Moçambique aprovou a lei do cinema e audiovisual em Novembro no ano passado. O instrumento era bastante esperado pelos profissionais de cinema, que durante muitos anos lutaram pela sua aprovação. Em conversa com “O País”, a grande estrela do cinema nacional, Ana Magaia, mostrou a sua satisfação pela grande vitória.

Ana disse ter esperança de ver a sétima arte regulamentada, em Moçambique, pois afirma que o trabalho – até ao momento – é feita “atoa e sem comando algum”. Mas com a lei as pessoas passarão a ter uma direcção para fazer o cinema. Com a sua firmeza e generosidade, revelou que vê a vitória como uma luz no fundo túnel para os artistas mais novos. “Apesar de termos muitos jovens com muita vontade e talento, não há meios e as coisas não estão encaminhadas. Então, neste momento tudo indica que as coisas vão andar principalmente para os jovens”, frisou.

Porque trabalho não é feito apenas pelos jovens, a actriz que carrega décadas de experiência, repartiu a responsabilidade por outros agentes. “A pôr-se em prática a lei do cinema, o Governo terá as suas responsabilidades e nós, os profissionais com mais experiência, deveremos continuar a dar a nossa força e préstimos”, detalhou.

A artista explicou que o cinema moçambicano sempre teve bons profissionais, mas as condições do país não ajudaram para que a indústria se desenvolvesse. “O cinema teve uma grande explosão no período pós-independência.
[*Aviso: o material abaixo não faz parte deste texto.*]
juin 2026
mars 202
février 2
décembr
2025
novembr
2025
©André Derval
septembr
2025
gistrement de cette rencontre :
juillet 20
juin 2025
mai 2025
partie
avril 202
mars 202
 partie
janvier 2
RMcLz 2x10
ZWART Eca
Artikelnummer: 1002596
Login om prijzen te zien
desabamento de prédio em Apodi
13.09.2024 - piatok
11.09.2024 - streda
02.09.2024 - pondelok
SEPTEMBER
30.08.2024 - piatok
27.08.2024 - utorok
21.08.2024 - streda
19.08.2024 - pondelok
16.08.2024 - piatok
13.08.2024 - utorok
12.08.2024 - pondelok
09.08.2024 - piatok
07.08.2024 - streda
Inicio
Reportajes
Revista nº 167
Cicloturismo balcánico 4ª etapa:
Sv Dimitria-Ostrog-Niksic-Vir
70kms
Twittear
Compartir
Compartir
Tivemos uma fase de co-produções com outros países. Infelizmente, vários factores condicionaram a queda, mas algumas pessoas continuaram a fazer cinema por teimosia”, desabafou.
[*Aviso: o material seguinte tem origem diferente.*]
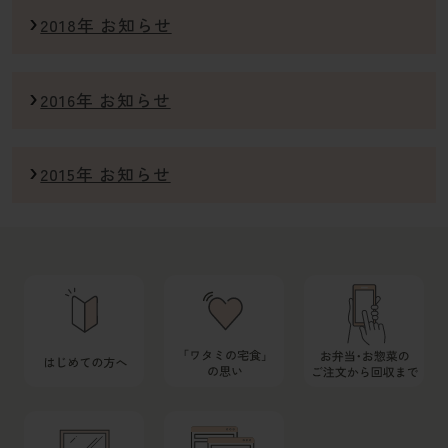
2018年 お知らせ
2016年 お知らせ
2015年 お知らせ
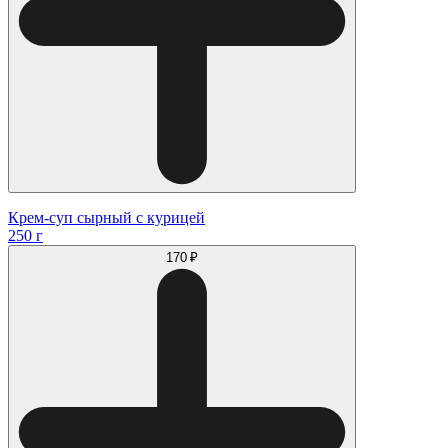
Крем-суп сырный с курицей
250 г
170 ₽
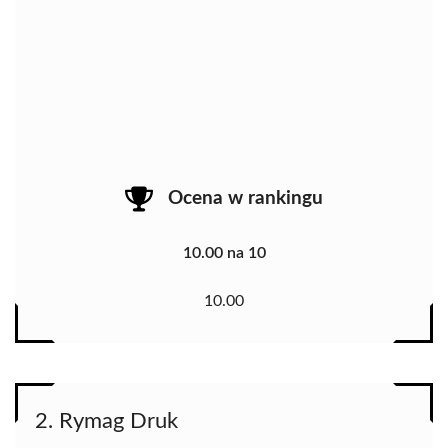
Ocena w rankingu
10.00 na 10
10.00
2. Rymag Druk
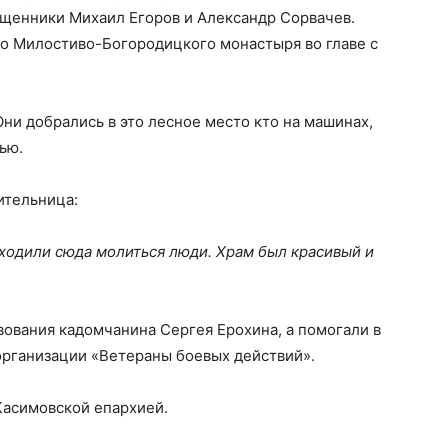
ященники Михаил Егоров и Александр Сорвачев.
о Милостиво-Богородицкого монастыря во главе с
и добрались в это лесное место кто на машинах,
ью.
ительница:
 ходили сюда молиться люди. Храм был красивый и
ования кадомчанина Сергея Ерохина, а помогали в
организации «Ветераны боевых действий».
Касимовской епархией.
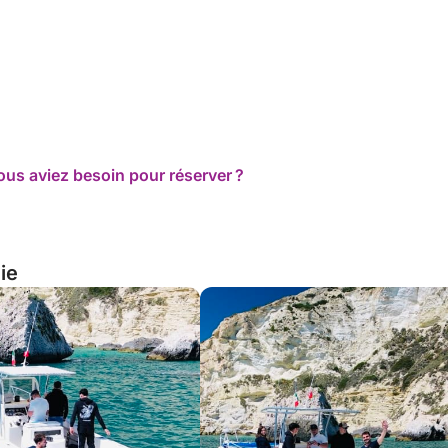
ous aviez besoin pour réserver ?
lie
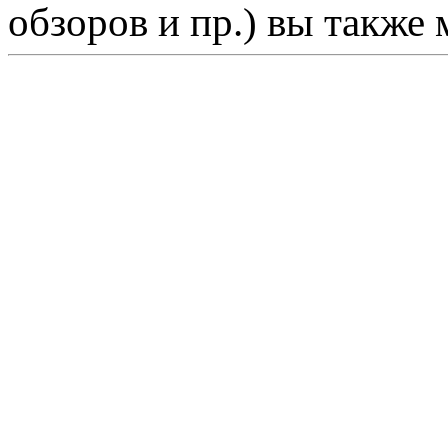
обзоров и пр.) вы также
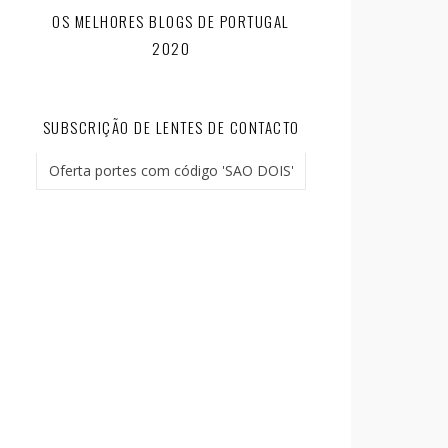
OS MELHORES BLOGS DE PORTUGAL
2020
SUBSCRIÇÃO DE LENTES DE CONTACTO
Oferta portes com código 'SAO DOIS'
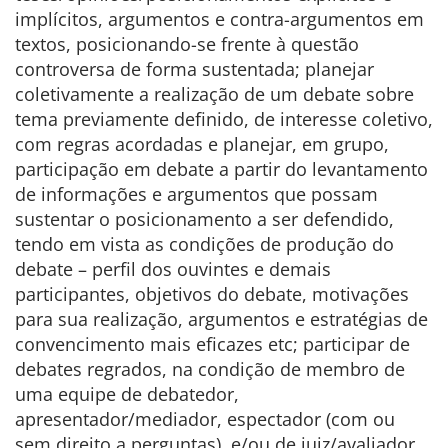
implícitos, argumentos e contra-argumentos em
textos, posicionando-se frente à questão
controversa de forma sustentada; planejar
coletivamente a realização de um debate sobre
tema previamente definido, de interesse coletivo,
com regras acordadas e planejar, em grupo,
participação em debate a partir do levantamento
de informações e argumentos que possam
sustentar o posicionamento a ser defendido,
tendo em vista as condições de produção do
debate – perfil dos ouvintes e demais
participantes, objetivos do debate, motivações
para sua realização, argumentos e estratégias de
convencimento mais eficazes etc; participar de
debates regrados, na condição de membro de
uma equipe de debatedor,
apresentador/mediador, espectador (com ou
sem direito a perguntas), e/ou de juiz/avaliador,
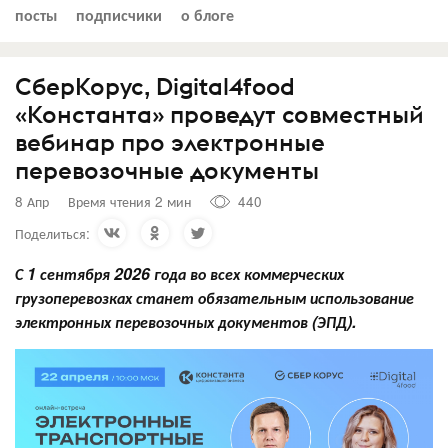
посты
подписчики
о блоге
СберКорус, Digital4food
«Константа» проведут совместный
вебинар про электронные
перевозочные документы
8 Апр
Время чтения 2 мин
440
Поделиться:
С 1 сентября 2026 года во всех коммерческих
грузоперевозках станет обязательным использование
электронных перевозочных документов (ЭПД).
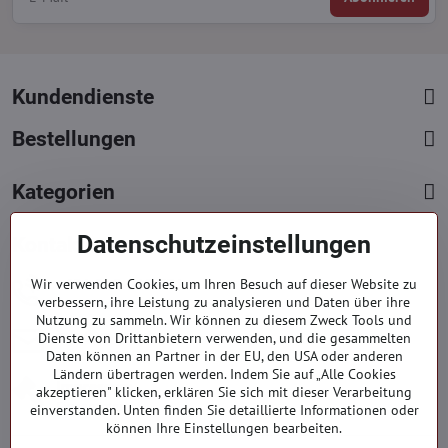
Kundendienste
Bestellungen
Kategorien
Datenschutzeinstellungen
Kontakte
+421 919 060 751
Wir verwenden Cookies, um Ihren Besuch auf dieser Website zu
verbessern, ihre Leistung zu analysieren und Daten über ihre
Mont. - Freit. : 9:00 - 15:00 hod.
Nutzung zu sammeln. Wir können zu diesem Zweck Tools und
info​​@everlady​​.eu
Dienste von Drittanbietern verwenden, und die gesammelten
Daten können an Partner in der EU, den USA oder anderen
Non stop ( 24/7 )
Ländern übertragen werden. Indem Sie auf „Alle Cookies
Impressum
akzeptieren" klicken, erklären Sie sich mit dieser Verarbeitung
Firmendaten
einverstanden. Unten finden Sie detaillierte Informationen oder
können Ihre Einstellungen bearbeiten.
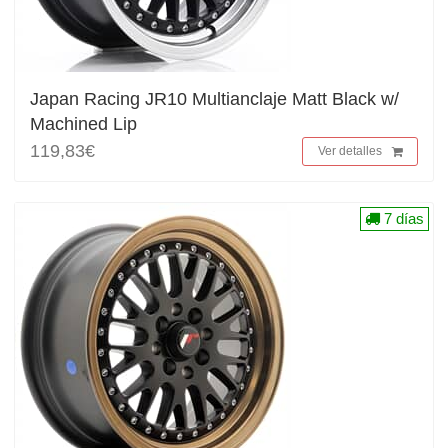
Japan Racing JR10 Multianclaje Matt Black w/
Machined Lip
119,83€
Ver detalles
7 días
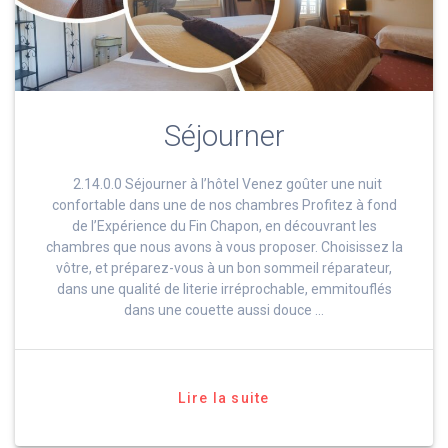
Séjourner
2.14.0.0 Séjourner à l’hôtel Venez goûter une nuit
confortable dans une de nos chambres Profitez à fond
de l’Expérience du Fin Chapon, en découvrant les
chambres que nous avons à vous proposer. Choisissez la
vôtre, et préparez-vous à un bon sommeil réparateur,
dans une qualité de literie irréprochable, emmitouflés
dans une couette aussi douce …
Lire la suite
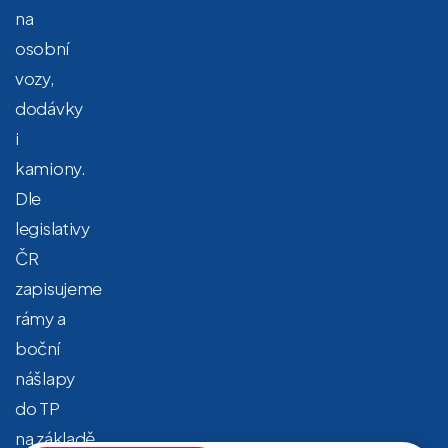
na
osobní
vozy,
dodávky
i
kamiony.
Dle
legislativy
ČR
zapisujeme
rámy a
boční
nášlapy
do TP
na základě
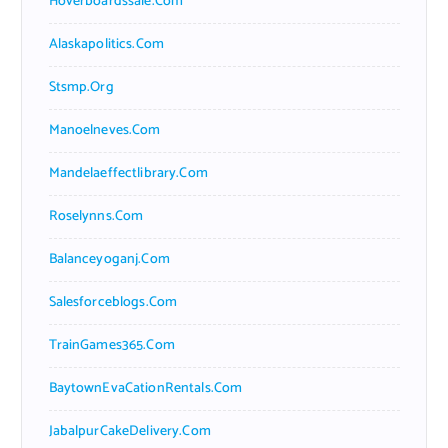
Hoverboardssale.com
Alaskapolitics.com
Stsmp.org
Manoelneves.com
Mandelaeffectlibrary.com
Roselynns.com
Balanceyoganj.com
Salesforceblogs.com
TrainGames365.com
BaytownEvaCationRentals.com
JabalpurCakeDelivery.com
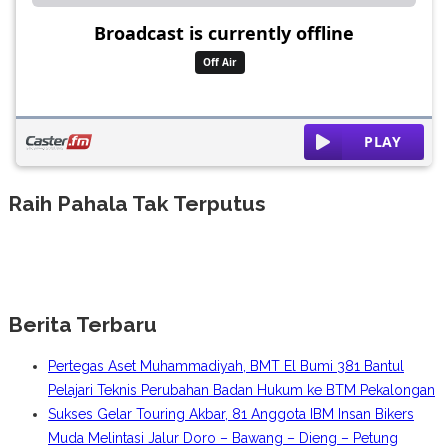
Raih Pahala Tak Terputus
Berita Terbaru
Pertegas Aset Muhammadiyah, BMT El Bumi 381 Bantul
Pelajari Teknis Perubahan Badan Hukum ke BTM Pekalongan
Sukses Gelar Touring Akbar, 81 Anggota IBM Insan Bikers
Muda Melintasi Jalur Doro – Bawang – Dieng – Petung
Para além de ser atriz, Ana Magaia tem outras responsabilidades no cinema. Foi directora de casting nos filmes "Africa dreaming”, em 1997, e "Terra sonâmbula", em 2007. Em "A voz dos dugongos", em 2001, "O Gotejar da Luz", em 2002, e "Blood Diamond", em 2006, ocupou o cargo assistente de realização. Como produtora, deu luz a vários trabalhos dentre os quais "Recursos e vida", série sobre o Meio Ambiente, e "Língua viva", de Gonçalo Mourão, os dois em 2000.

Actualmente, dá formações regulares de eloquência e performance no Instituto Camões. Tem alguns projectos de produção, mas preferiu não revelar detalhes.